Hochspannungsleitung© Gina Sanders / Fotolia.com

Berlin (ddp/sm) - Kohle und Kernenergie sind in Deutschland unverändert die Hauptsäulen der Stromversorgung. Sie deckten im vergangenen Jahr gut drei Viertel des Strombedarfs, berichtete der Verband der Elektrizitätswirtschaft (VDEW) am Montag in Berlin.

Auf Kernenergie entfielen 27,8 Prozent, auf Braunkohle 25,6 Prozent und auf Steinkohle 22,3 Prozent. Während der Anteil der Kernenergie im Vorjahresvergleich geringfügig zulegte (plus 0,2 Prozent), gaben Braunkohle und Steinkohle (minus 0,2 beziehungsweise minus 1,7 Prozent) etwas nach. Erdgas behauptete Platz vier mit einem Anteil von unverändert 10,4 Prozent. Mineralölprodukte kamen auf 1,6 Prozent.
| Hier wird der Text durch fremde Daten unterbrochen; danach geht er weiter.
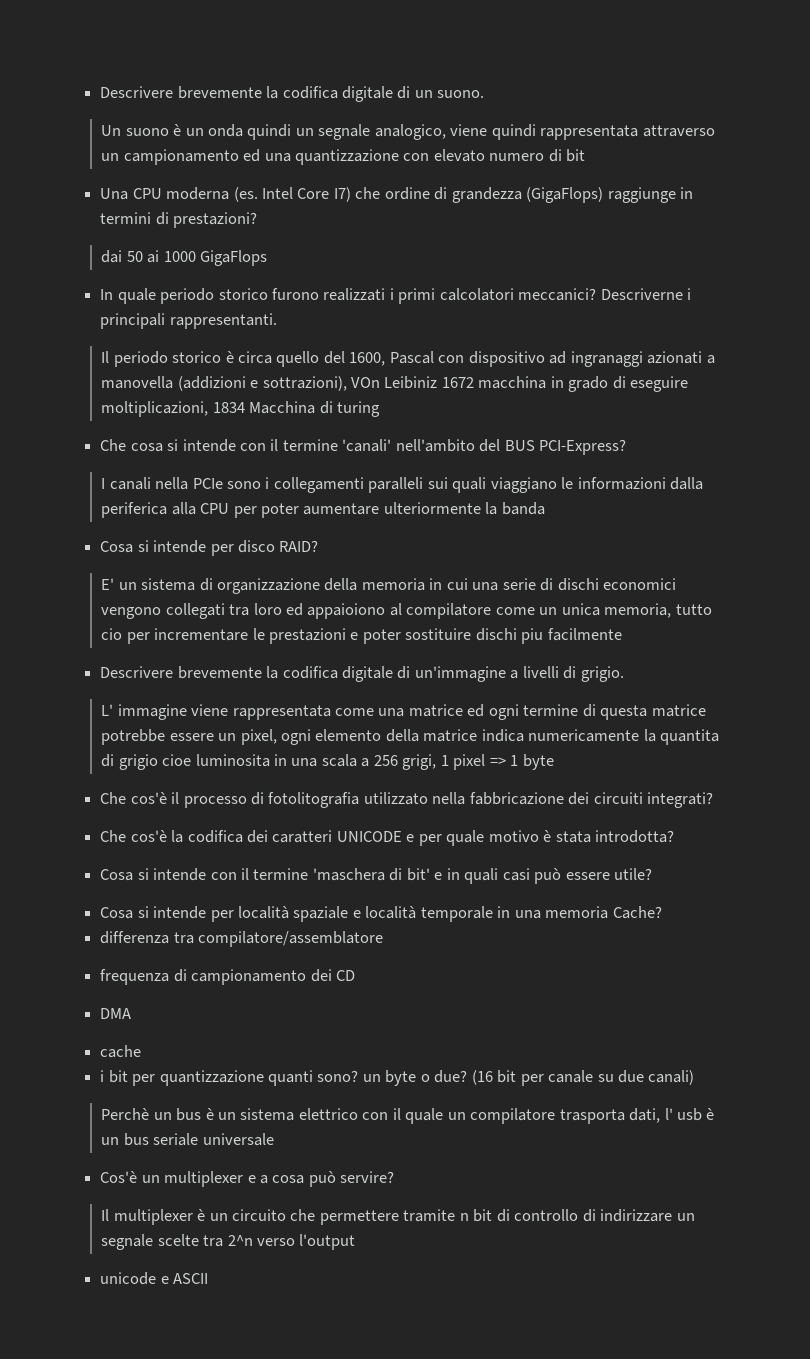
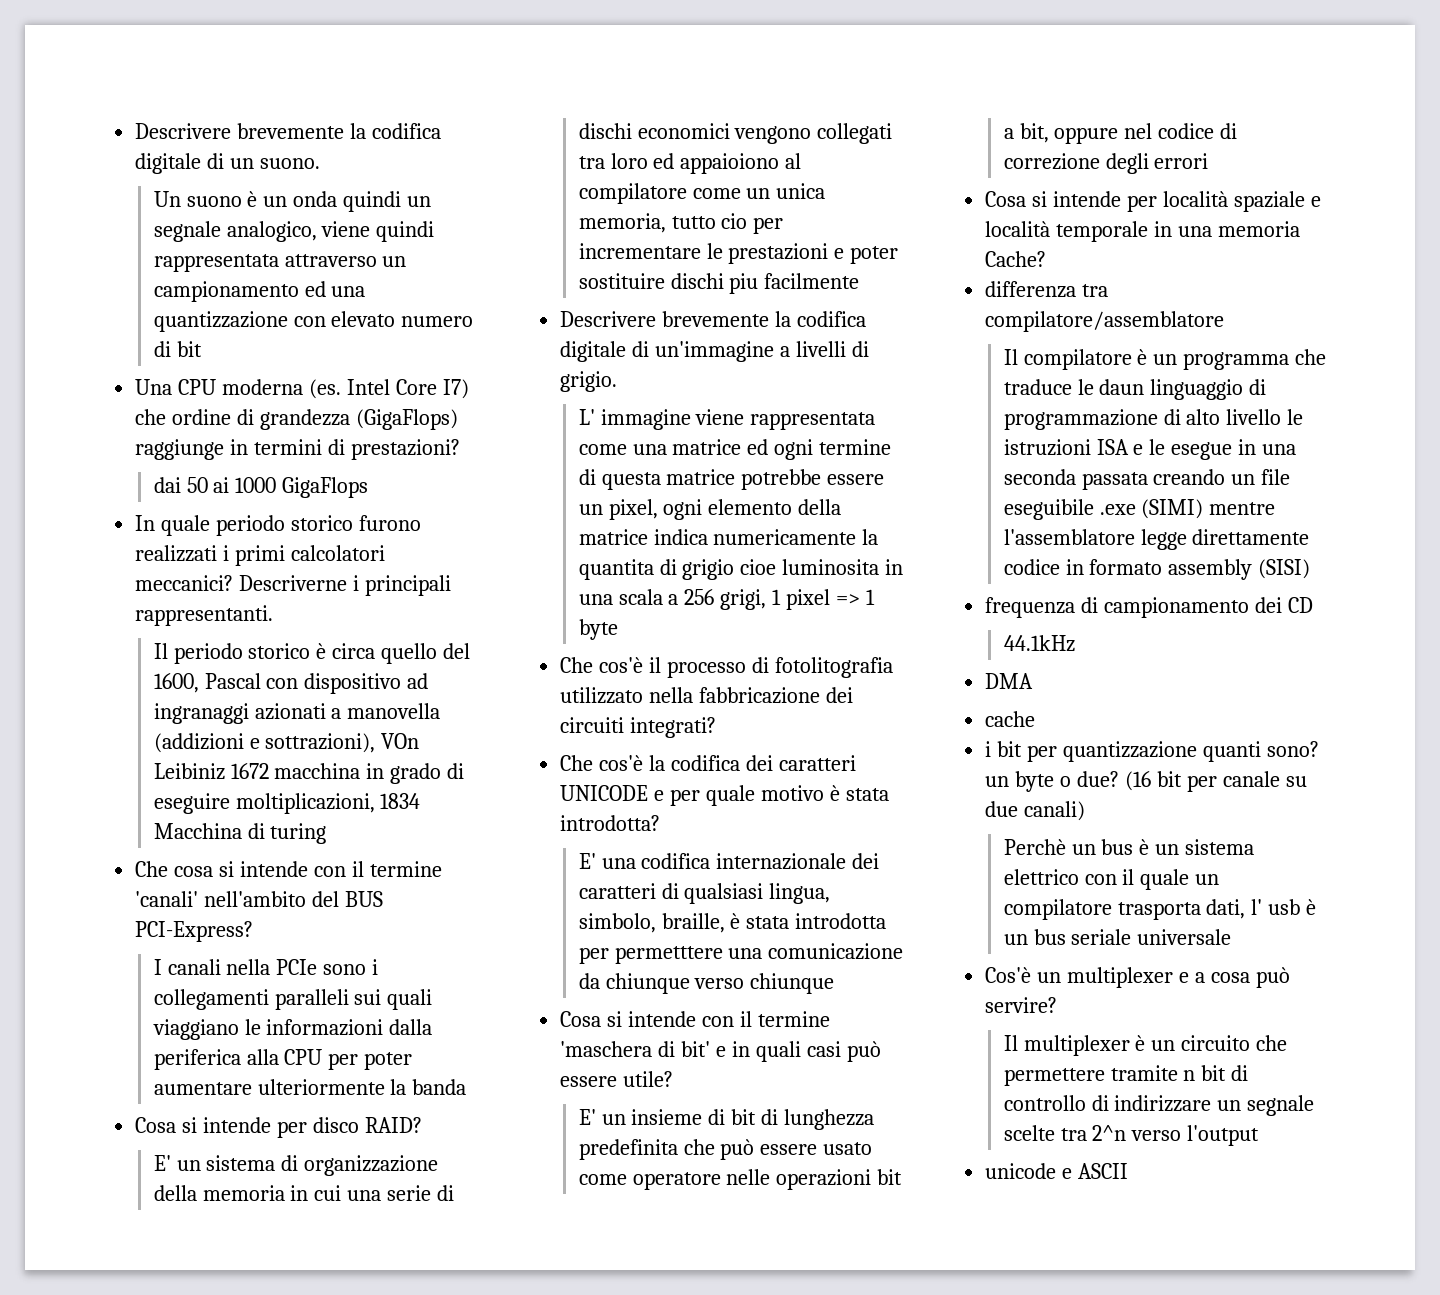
(675, 836) none -> [578,853,880,870] [578,883,831,904] [578,913,887,933] [578,943,904,964] [578,973,835,994] // E' una codifica internazionale dei caratteri di qualsiasi lingua, simbolo, braille, è stata introdotta per permetttere una comunicazione da chiunque verso chiunque
(652, 874) none -> [578,1109,875,1130] [578,1139,873,1160] [578,1169,903,1190] [1003,123,1238,144] [1003,153,1209,174] // E' un insieme di bit di lunghezza predefinita che può essere usato come operatore nelle operazioni bit a bit, oppure nel codice di correzione degli errori
(384, 939) none -> [1003,349,1327,370] [1003,379,1267,400] [1003,409,1304,430] [1003,439,1297,460] [1003,469,1291,490] [1003,499,1276,520] [1003,529,1310,550] [1003,559,1311,580] // Il compilatore è un programma che traduce le daun linguaggio di programmazione di alto livello le istruzioni ISA e le esegue in una seconda passata creando un file eseguibile .exe (SIMI) mentre l'assemblatore legge direttamente codice in formato assembly (SISI)
(355, 975) none -> [1003,635,1075,652] // 44.1kHz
Der Beitrag aller erneuerbaren Energien stieg laut VDEW-Angaben um 1,5 Prozentpunkte auf 9,4 Prozent der Stromproduktion. Die Stromerzeugung aus Windkraft wuchs dabei von zuvor 3,3 auf 4,4 Prozent. Der Anteil aus regenerativer Wasserkraft nahm von 3,3 auf 3,7 Prozent zu. Erneuerbare Energien wie Biomasse, Müll und Photovoltaik steuerten 1,4 Prozent zur Stromerzeugung bei (plus 0,1 Prozent). Den restliche Anteil lieferten "sonstige Energieträger".